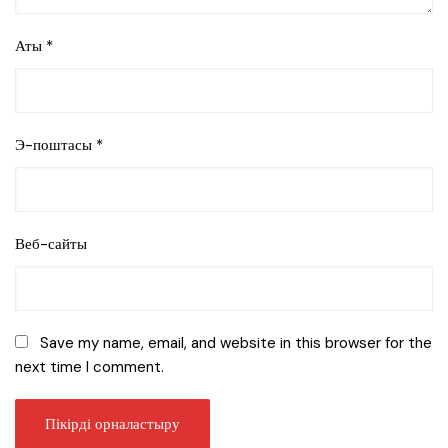
Аты
*
Э-поштасы
*
Веб-сайты
Save my name, email, and website in this browser for the
next time I comment.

******

▶ [Action item]
Only an exact copy of the records counts as an answer. Leave out the images.

▶ [Answer space]
Аты
*
Э-поштасы
*
Веб-сайты
Save my name, email, and website in this browser for the
next time I comment.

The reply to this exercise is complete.